Furthermore, differences in PC1 and DF 1 may be linked to the species feeding behavior, as required for locomotion, foraging, and evasion from a predator (Swain et al., 2005). Webb (1984) demonstrated that body depth adaptations are necessary for best nourishment for periodic and transient swimmers. However, the body shape of fish populations in tropical rivers like the BhR and KR and oxbow lakes like BB could respond well to small indigenous fish species like H. limbatus optimum food availability and productivity. Furthermore, due to the soft labile skin tissues of H. limbatus, the conventional and truss lengths in the belly or stomach regions were categorized in PC1 (Table 5) and DF1 (Table 6), which are entirely dependent on satiation (Chaudhuri et al., 2014). Phytoplankton, zooplankton (copepod and cladoceran), polychaetes, oligochaetes, and aquatic insects are the primary food sources of H. limbatus. They are abundant in tropical freshwater rivers and oxbow lakes (Chaudhuri et al., 2014). However, H. limbatus is a soft-bodied fish containing 80–90% moisture (Bogard et al., 2015); hence landmark positions may not precisely enumerate the proper arrangements of morphometric discrepancies (Cadrin & Friedland, 1999). The chosen morphometric dimensions should reflect important life-history traits in fish species (Cadrin, 2000). On the other hand, the larval and developmental stages of H. limbatus are poorly understood. Inferences based on different methods, such as fatty acid profiles, molecular analysis, and otolith compositions, may deliver more information about the stock structure of this fish species. Recently microsatellite markers have been developed for Buffon's garfish (Zenarchopterus buffonis) in the South China Sea and can be employed to examine their genetic differentiation along with phenotypic traits in H. limbatus. The morphometric features in the contemporary study can draw recommendations for better management and conservation. Hence, there was no shred of evidence of migration routes in this study. For future stock descriptions, large-scale sampling across spatiotemporal scales during the peak breeding period should be deliberated. The temporal changes in morphometric characters caused by stock mixing, feeding, or spawning migration across seasons will be explained by such investigations.

Conclusion

It has been effectively used to study stock separation within a species for different species in freshwater and marine habitats.
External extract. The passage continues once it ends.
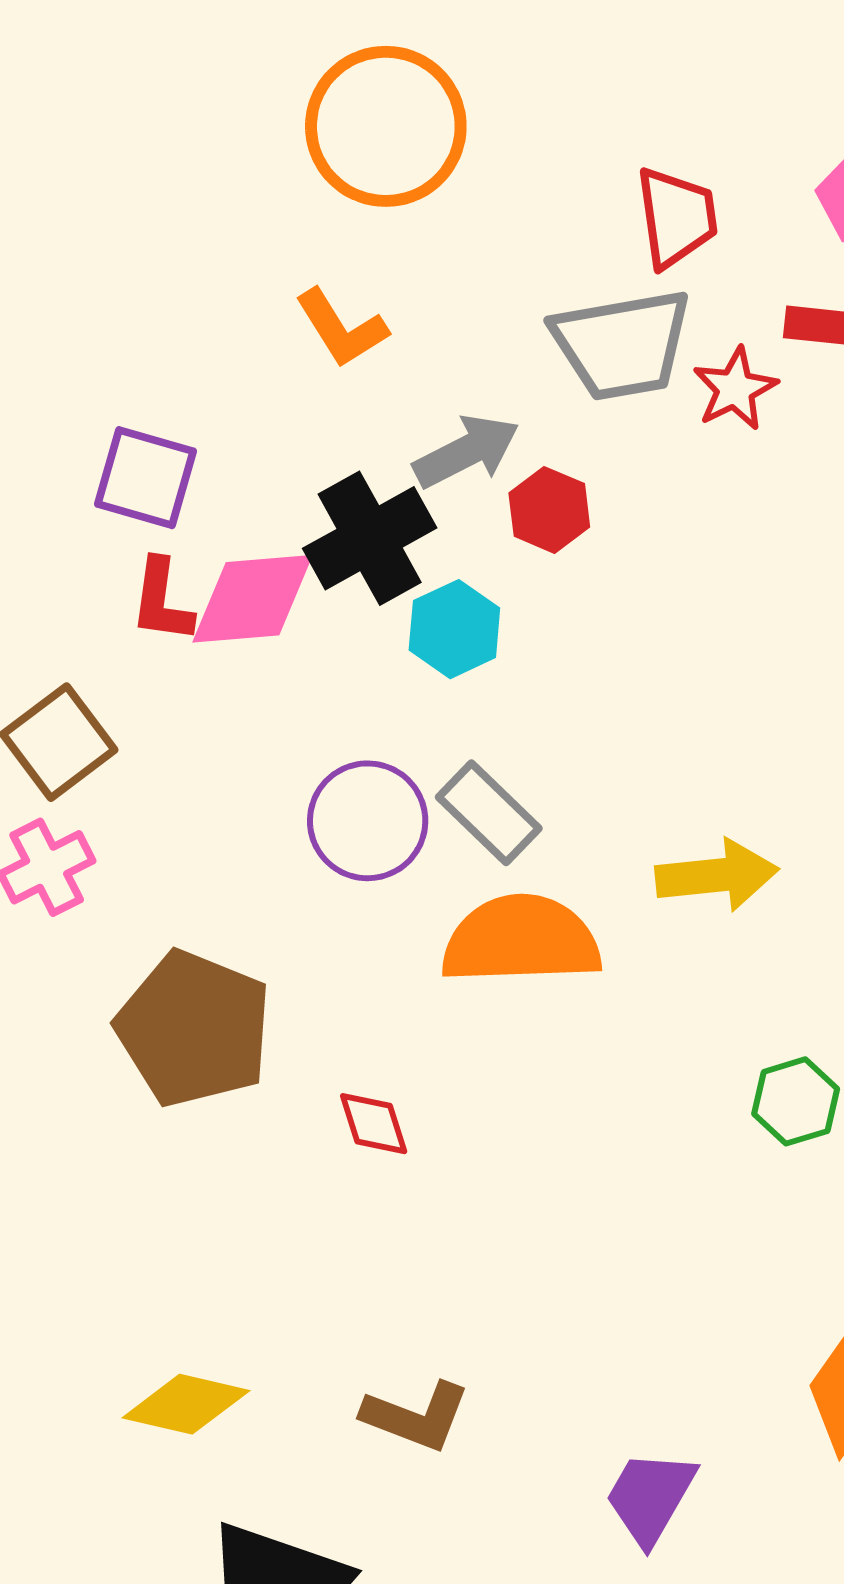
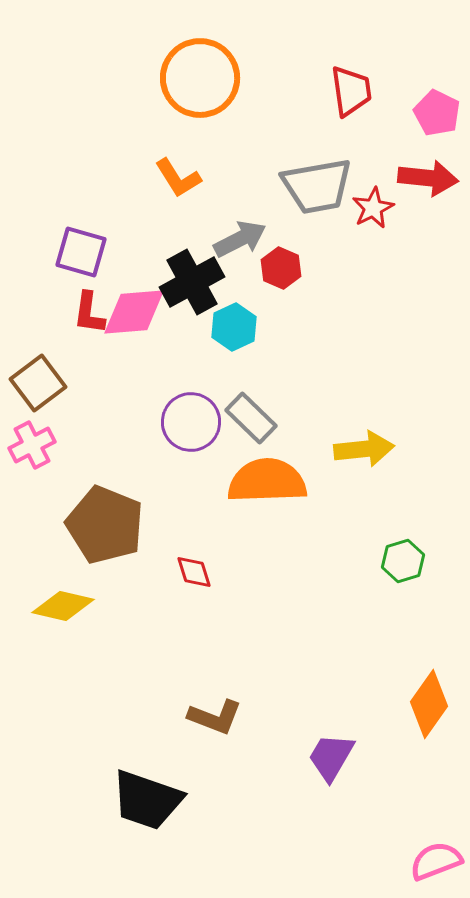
red trapezoid: (676, 217) -> (351, 91), moved
yellow diamond: (186, 1404) -> (63, 606), moved

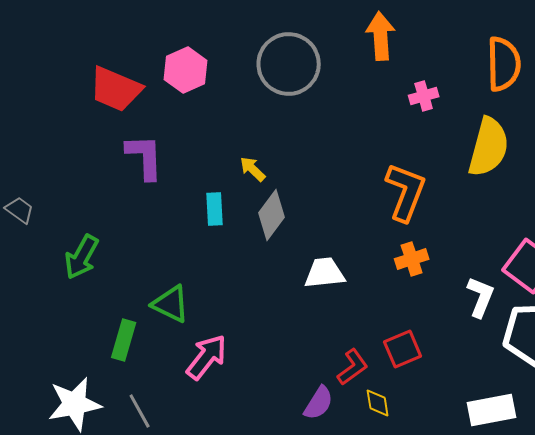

The truss procedure used in this work showed an apparent aggregation of H. limbatus stocks in three water bodies from southwestern Bangladesh, indicating the need for individual management approaches to preserve the stocks for usage in the future. The results have been corroborated through PCA and DFA analyses. The outcomes of this study will serve as baseline information for stock management of H. limbatus in Southwestern Bangladesh to develop suitable conservation policies and sustainable management practices. Certainly, morphometric data cannot provide all the answers independently. However, aside from genetic factors, morphometric differences between H. limbatus stocks are influenced by exterior elements, including nourishment, habitat, and other ecological dynamics. The current study's findings can be further supported by molecular and biochemical techniques, which would provide more support for the stock structure identified by using the truss analysis in this study. Consequently, detailed research is essential to recognize the importance of these extraneous factors in the morphometric difference in H. limbatus. Furthermore, a rigorous analysis incorporating molecular genetics could candidly validate the current findings.